The press release notes that AATAC is a large trade association for independent convenience stores and gas stations, with approximately 50,000 members representing nearly 90,000 locations across the country, and reaching roughly 60% of the U.S. market. Even though many of these stores are branded as Chevron, Shell, ARCO, BP, Sunoco, or 76 (to name a few of the better-known AATAC members), they're usually operated by independent owners. Harvest Health will be reaching more than 10,000 of these locations by this summer, but may hit up to 30,000 locations with its CBD products by the end of the year.
How big of an opportunity is this? Of the Brightfield Group's projected $22 billion in U.S. CBD sales by 2022, AATAC foresees $8 billion to $10 billion to come from convenience stores and gas stations. Since margins tend to be very high on CBD products, store clerks are expected to receive training on them, with plenty of in-store shelf space being devoted to CBD, and liberal spending on marketing promotions. Gas stations are a traditionally low-margin business model, so a product that singlehandedly boosted customer traffic and bore high margins would be a win-win.
Jason Vedadi, chairman of Harvest Health, had this to say:
Harvest Health looks to be the early leader in U.S. cannabis expansion
This distribution deal isn't Harvest Health's first victory. It's been active on the acquisition front, and currently looks to be the leader of vertically integrated dispensary stocks in the U.S., if licenses are a measure of success.
As of the end of March, Harvest Health was only operating 13 stores in five states. But on a pro forma basis, which assumes that all of its pending acquisitions close, Harvest Health will have the rights to 230 facilities, of which 142 will be retail stores, in 17 states. No publicly traded dispensary operator is even close to Harvest Health in terms of licenses held for retail locations (on a pro forma basis), with most major multistate operators hovering between 50 and 85 retail store licenses held. This gives Harvest Health a presumed market-share advantage, assuming it has the capital and ability to get these dispensary locations, as well as grow farms and processing centers, up and running.
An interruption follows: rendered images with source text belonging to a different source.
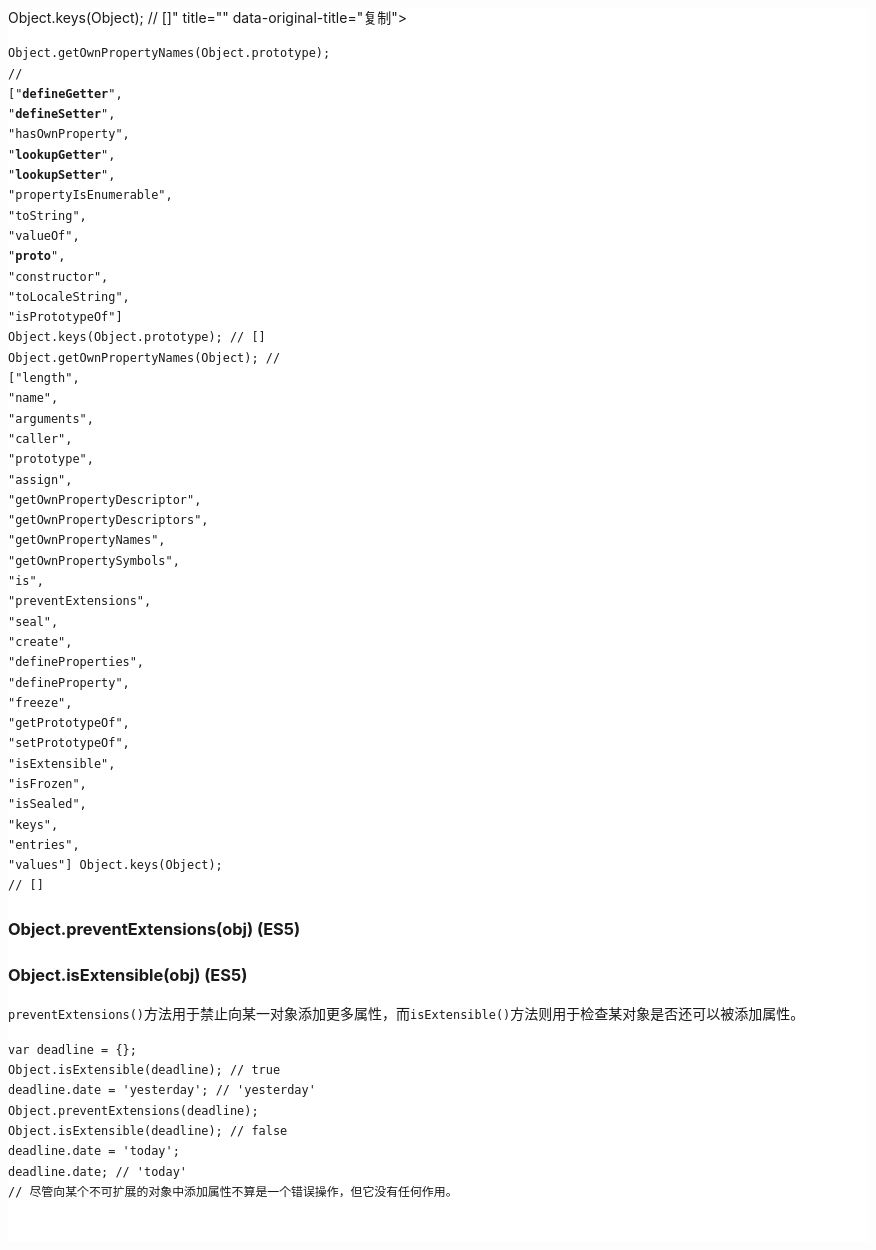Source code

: Object.keys(Object);
// []" title="" data-original-title="复制"></span>
      <span type="button" class="saveToNote code-tool" data-toggle="tooltip" data-placement="top" title="" data-original-title="放进笔记"></span>
      </div>
      </div><pre class="hljs awk"><code>Object.getOwnPropertyNames(Object.prototype);
<span class="hljs-regexp">//</span> [<span class="hljs-string">"__defineGetter__"</span>, <span class="hljs-string">"__defineSetter__"</span>, <span class="hljs-string">"hasOwnProperty"</span>, <span class="hljs-string">"__lookupGetter__"</span>, <span class="hljs-string">"__lookupSetter__"</span>, <span class="hljs-string">"propertyIsEnumerable"</span>, <span class="hljs-string">"toString"</span>, <span class="hljs-string">"valueOf"</span>, <span class="hljs-string">"__proto__"</span>, <span class="hljs-string">"constructor"</span>, <span class="hljs-string">"toLocaleString"</span>, <span class="hljs-string">"isPrototypeOf"</span>]
Object.keys(Object.prototype);
<span class="hljs-regexp">//</span> []
Object.getOwnPropertyNames(Object);
<span class="hljs-regexp">//</span> [<span class="hljs-string">"length"</span>, <span class="hljs-string">"name"</span>, <span class="hljs-string">"arguments"</span>, <span class="hljs-string">"caller"</span>, <span class="hljs-string">"prototype"</span>, <span class="hljs-string">"assign"</span>, <span class="hljs-string">"getOwnPropertyDescriptor"</span>, <span class="hljs-string">"getOwnPropertyDescriptors"</span>, <span class="hljs-string">"getOwnPropertyNames"</span>, <span class="hljs-string">"getOwnPropertySymbols"</span>, <span class="hljs-string">"is"</span>, <span class="hljs-string">"preventExtensions"</span>, <span class="hljs-string">"seal"</span>, <span class="hljs-string">"create"</span>, <span class="hljs-string">"defineProperties"</span>, <span class="hljs-string">"defineProperty"</span>, <span class="hljs-string">"freeze"</span>, <span class="hljs-string">"getPrototypeOf"</span>, <span class="hljs-string">"setPrototypeOf"</span>, <span class="hljs-string">"isExtensible"</span>, <span class="hljs-string">"isFrozen"</span>, <span class="hljs-string">"isSealed"</span>, <span class="hljs-string">"keys"</span>, <span class="hljs-string">"entries"</span>, <span class="hljs-string">"values"</span>]
Object.keys(Object);
<span class="hljs-regexp">//</span> []</code></pre>
<h3 id="articleHeader17">Object.preventExtensions(obj) (ES5)</h3>
<h3 id="articleHeader18">Object.isExtensible(obj) (ES5)</h3>
<p><code>preventExtensions()</code>方法用于禁止向某一对象添加更多属性，而<code>isExtensible()</code>方法则用于检查某对象是否还可以被添加属性。</p>
<div class="widget-codetool" style="display:none;">
      <div class="widget-codetool--inner">
      <span class="selectCode code-tool" data-toggle="tooltip" data-placement="top" title="" data-original-title="全选"></span>
      <span type="button" class="copyCode code-tool" data-toggle="tooltip" data-placement="top" data-clipboard-text="var deadline = {};
Object.isExtensible(deadline); // true
deadline.date = 'yesterday'; // 'yesterday'
Object.preventExtensions(deadline);
Object.isExtensible(deadline); // false
deadline.date = 'today';
deadline.date; // 'today'
// 尽管向某个不可扩展的对象中添加属性不算是一个错误操作，但它没有任何作用。
deadline.report = true;
deadline.report; // undefined" title="" data-original-title="复制"></span>
      <span type="button" class="saveToNote code-tool" data-toggle="tooltip" data-placement="top" title="" data-original-title="放进笔记"></span>
      </div>
      </div><pre class="hljs dart"><code><span class="hljs-keyword">var</span> deadline = {};
<span class="hljs-built_in">Object</span>.isExtensible(deadline); <span class="hljs-comment">// true</span>
deadline.date = <span class="hljs-string">'yesterday'</span>; <span class="hljs-comment">// 'yesterday'</span>
<span class="hljs-built_in">Object</span>.preventExtensions(deadline);
<span class="hljs-built_in">Object</span>.isExtensible(deadline); <span class="hljs-comment">// false</span>
deadline.date = <span class="hljs-string">'today'</span>;
deadline.date; <span class="hljs-comment">// 'today'</span>
<span class="hljs-comment">// 尽管向某个不可扩展的对象中添加属性不算是一个错误操作，但它没有任何作用。</span>
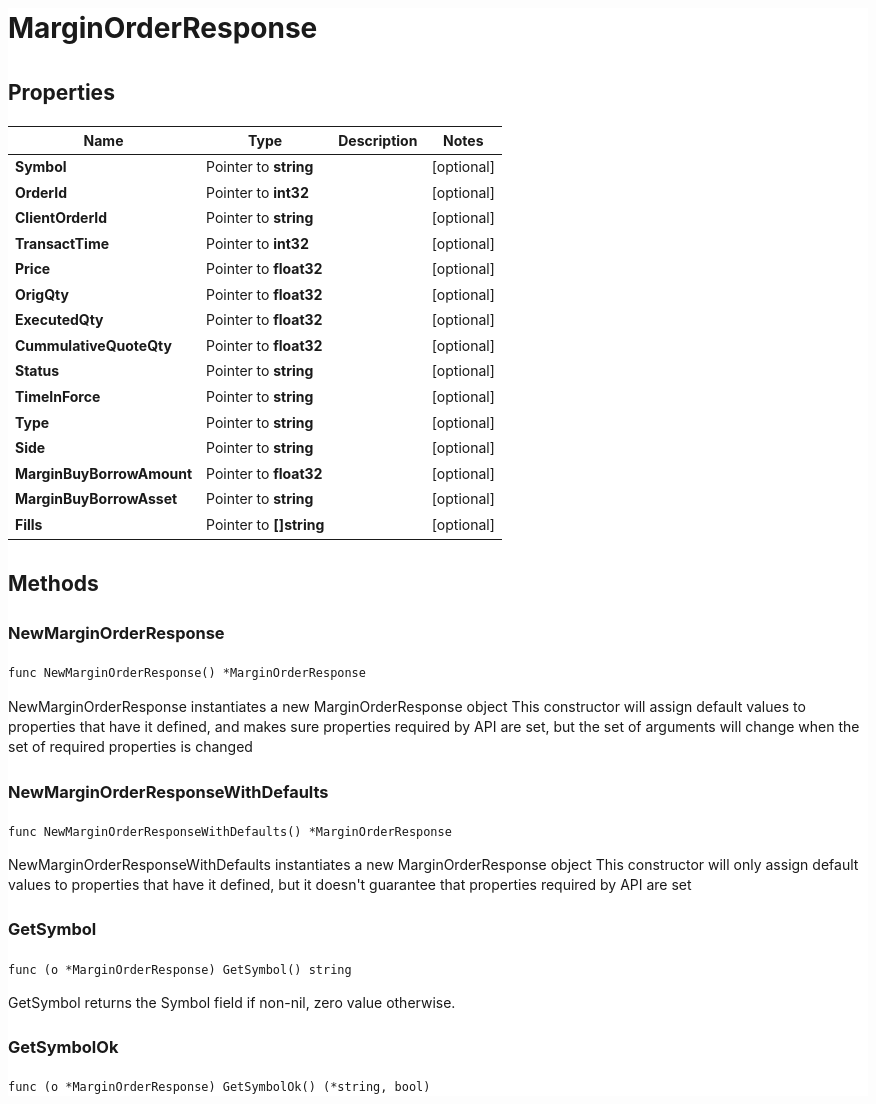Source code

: # MarginOrderResponse

## Properties

Name | Type | Description | Notes
------------ | ------------- | ------------- | -------------
**Symbol** | Pointer to **string** |  | [optional] 
**OrderId** | Pointer to **int32** |  | [optional] 
**ClientOrderId** | Pointer to **string** |  | [optional] 
**TransactTime** | Pointer to **int32** |  | [optional] 
**Price** | Pointer to **float32** |  | [optional] 
**OrigQty** | Pointer to **float32** |  | [optional] 
**ExecutedQty** | Pointer to **float32** |  | [optional] 
**CummulativeQuoteQty** | Pointer to **float32** |  | [optional] 
**Status** | Pointer to **string** |  | [optional] 
**TimeInForce** | Pointer to **string** |  | [optional] 
**Type** | Pointer to **string** |  | [optional] 
**Side** | Pointer to **string** |  | [optional] 
**MarginBuyBorrowAmount** | Pointer to **float32** |  | [optional] 
**MarginBuyBorrowAsset** | Pointer to **string** |  | [optional] 
**Fills** | Pointer to **[]string** |  | [optional] 

## Methods

### NewMarginOrderResponse

`func NewMarginOrderResponse() *MarginOrderResponse`

NewMarginOrderResponse instantiates a new MarginOrderResponse object
This constructor will assign default values to properties that have it defined,
and makes sure properties required by API are set, but the set of arguments
will change when the set of required properties is changed

### NewMarginOrderResponseWithDefaults

`func NewMarginOrderResponseWithDefaults() *MarginOrderResponse`

NewMarginOrderResponseWithDefaults instantiates a new MarginOrderResponse object
This constructor will only assign default values to properties that have it defined,
but it doesn't guarantee that properties required by API are set

### GetSymbol

`func (o *MarginOrderResponse) GetSymbol() string`

GetSymbol returns the Symbol field if non-nil, zero value otherwise.

### GetSymbolOk

`func (o *MarginOrderResponse) GetSymbolOk() (*string, bool)`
On the other hand, vastly expanding its consumer reach is going to cost quite a bit of money. Having previously been profitable on an operating basis, Harvest Health produced an operating loss of close to $17 million in the first quarter (through March). This had to do with skyrocketing general and administrative expenses (year over year), and a significant increase in marketing and sales expenses. These costs would only be expected to grow as Harvest Health's presence expands nationally.
Yet despite this near-term increase in costs, Harvest Health has established itself as a clear distribution leader in the U.S. cannabis space. Within the next couple of weeks or months, you should expect to see its products popping up in a number of branded gas stations and convenience stores across the country.